The flame from a pressure stove, and thus the heat from the stove, can be controlled in two ways. You can adjust the control knob, which regulates the aperture size and the amount of gas it emits. You can also pump the tank to increase the gas pressure.

Comparing the Two Types of Kerosene Stoves

Both wick and pressure stoves can be small and portable, which is suitable for personal cooking, or large and constructed on a fixed base to cook family meals. The pressure stove is superior to the wick stove in many ways:


  • It creates more heat. A typical pressure stove can generate up to 9,000 BTUs, while the maximum output of a wick stove is about 7,000 BTUs.
  • It's safer.

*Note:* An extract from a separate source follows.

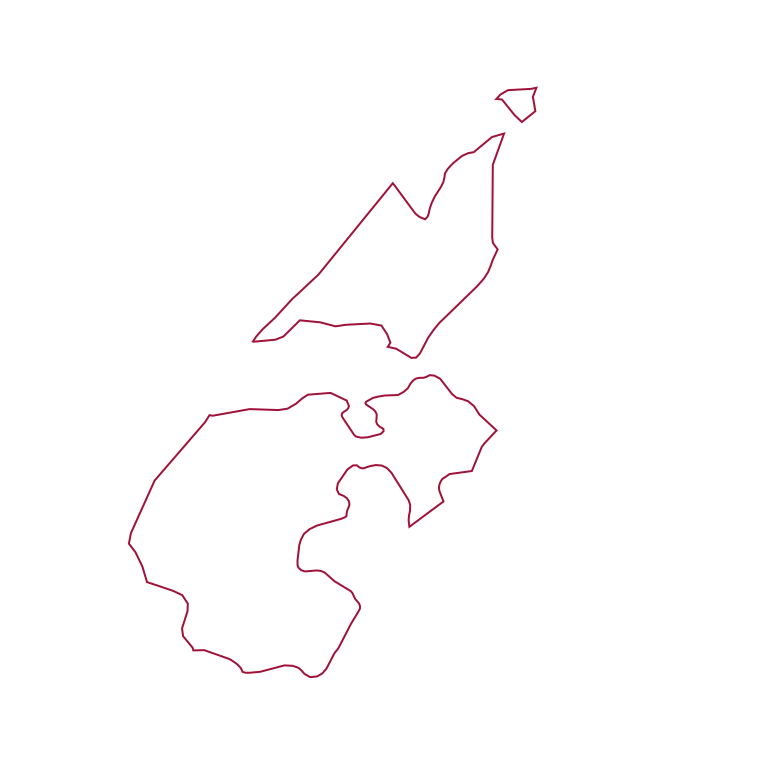 an SVG outline of Fujayrah, rotated 218°
{"feature_id": "ARE-341", "entity_name": "Fujayrah", "entity_type": "Emirate", "adm_level": 1, "iso_a3": "ARE", "parent_name": "United Arab Emirates", "parent_adm1": "", "projection": "equal_earth", "projection_center": [56.162, 25.265], "detail": "fine", "context": "isolated", "style": "outline", "palette": "rose", "viewbox_px": 768, "rotation_deg": 218, "n_neighbors": 0, "source": "natural_earth", "source_scale": "10m", "svg_char_len": 2945}
<svg xmlns="http://www.w3.org/2000/svg" viewBox="0 0 768 768"><g transform="rotate(218 384 384)"><path d="M437.4,328.7L420.6,344.1L403.2,348.0L398.0,345.0L397.3,342.9L397.4,340.3L398.4,337.7L399.0,335.4L398.3,333.5L396.4,332.2L376.5,325.6L373.9,325.3L369.1,327.5L364.2,331.8L355.8,342.6L355.3,346.6L356.9,348.3L361.2,347.7L364.4,348.0L366.8,349.4L370.0,354.2L371.1,355.6L373.1,356.7L375.0,357.2L377.3,357.4L385.7,356.8L386.4,357.2L386.9,357.7L387.2,358.4L387.0,359.5L384.1,366.3L380.7,370.6L376.2,375.5L366.2,383.9L363.6,390.0L362.6,395.5L363.3,400.1L363.3,404.3L362.2,407.9L360.2,410.4L356.7,413.2L355.1,415.5L353.4,419.1L349.5,421.6L343.0,422.7L324.3,418.0L318.4,417.8L312.4,420.5L307.0,422.2L299.4,422.0L289.9,418.6L266.7,416.7L268.3,399.2L268.2,394.5L261.2,369.5L276.9,353.4L279.6,344.8L279.2,341.6L278.3,338.7L277.0,336.3L275.4,334.6L273.5,333.2L264.8,328.1L276.1,287.1L280.8,291.9L283.2,295.6L285.7,300.5L288.9,304.8L293.0,307.6L323.4,318.6L329.9,319.6L335.5,318.4L340.4,315.2L344.2,311.0L348.6,304.5L351.8,303.1L355.4,303.2L358.3,300.7L360.2,294.3L359.2,277.3L356.3,271.9L351.8,269.6L346.9,271.0L342.8,271.1L339.4,269.9L337.1,267.9L336.1,265.5L335.5,262.9L334.8,261.0L334.0,259.4L333.3,258.4L332.3,256.7L332.8,254.8L334.6,251.6L349.6,231.3L353.3,223.8L354.8,216.5L353.5,209.7L351.5,204.8L343.4,191.5L340.6,188.1L340.5,187.9L340.3,187.7L339.6,187.3L337.8,186.5L335.0,186.3L332.5,187.0L331.2,187.6L330.6,187.9L322.3,195.6L318.9,197.7L314.9,198.9L301.6,198.1L282.6,200.3L280.4,199.9L276.1,197.7L274.3,196.9L268.3,195.6L265.9,194.0L264.5,191.7L264.0,188.4L262.4,174.9L257.3,147.8L257.3,141.3L254.1,124.2L254.4,118.0L256.6,112.5L261.6,107.6L268.1,106.6L273.0,107.5L276.9,107.6L282.3,105.8L289.2,101.0L304.3,81.1L311.9,73.9L315.2,71.3L318.1,70.1L321.9,72.0L327.3,72.8L335.8,72.3L361.8,63.6L370.2,56.7L372.6,58.4L387.1,61.6L392.7,67.1L398.9,83.9L403.3,90.1L413.0,93.4L423.0,91.1L448.8,82.0L462.0,91.4L476.2,98.4L486.7,101.1L491.6,110.6L505.3,166.7L501.5,243.6L502.3,252.0L499.4,253.6L474.3,281.6L451.1,298.5L444.8,305.2L441.2,314.3L439.5,322.6L437.4,328.7ZM422.0,428.5L432.2,423.1L450.6,407.1L457.7,399.6L472.1,393.4L489.5,382.4L492.5,359.5L496.9,352.0L512.7,337.1L513.5,336.8L513.9,343.3L513.3,352.7L510.7,369.0L508.7,393.9L503.0,430.1L500.7,547.6L497.3,546.8L464.3,537.6L458.9,537.5L453.0,539.1L452.7,542.6L453.7,545.9L455.9,550.3L457.9,556.1L459.4,562.8L460.5,574.7L461.6,579.8L463.6,584.1L465.6,587.4L466.2,593.0L465.5,600.5L463.0,611.6L459.7,617.9L456.0,621.9L451.0,645.0L443.6,655.3L433.2,623.7L388.7,565.8L385.0,562.2L377.3,560.0L374.6,548.3L372.7,542.9L370.9,536.3L370.2,529.0L370.7,519.0L378.0,466.2L378.2,457.0L377.7,447.6L374.5,430.3L374.9,424.6L378.6,421.4L396.1,419.3L403.9,415.6L404.4,420.5L412.1,425.1L422.0,428.5ZM470.9,677.9L470.5,683.7L467.2,691.9L449.8,707.1L446.3,711.3L446.2,711.0L443.5,702.0L432.7,692.2L436.7,675.3L446.8,676.3L466.1,680.8L470.8,678.0L470.9,677.9Z" fill="none" stroke="#9f1239" stroke-width="2"/></g></svg>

A wick stove gets hotter the longer it burns, and as the fuel reservoir slowly empties, there may be enough vapor to ignite the remaining kerosene and start a fire. This can't happen with a pressure stove.
  • It's easier to regulate. A pressure stove has two mechanisms to control heat output, whereas a wick stove has just one.
  • It's cleaner. A pressure stove doesn't have a wick to burn and fill the air with particulate matter.
  • You don't need replacement wicks. A pressure stove needs nothing other than the parts that come with it, although you may have to clean out the pressure valve from time to time.

Despite its drawbacks, however, a wick stove has one advantage. It's cheaper. It's such a basic device that you can purchase a new one for about $40. Pressure stoves don't cost much more — only about $20 more — but the price differential can be a factor for anyone on a budget.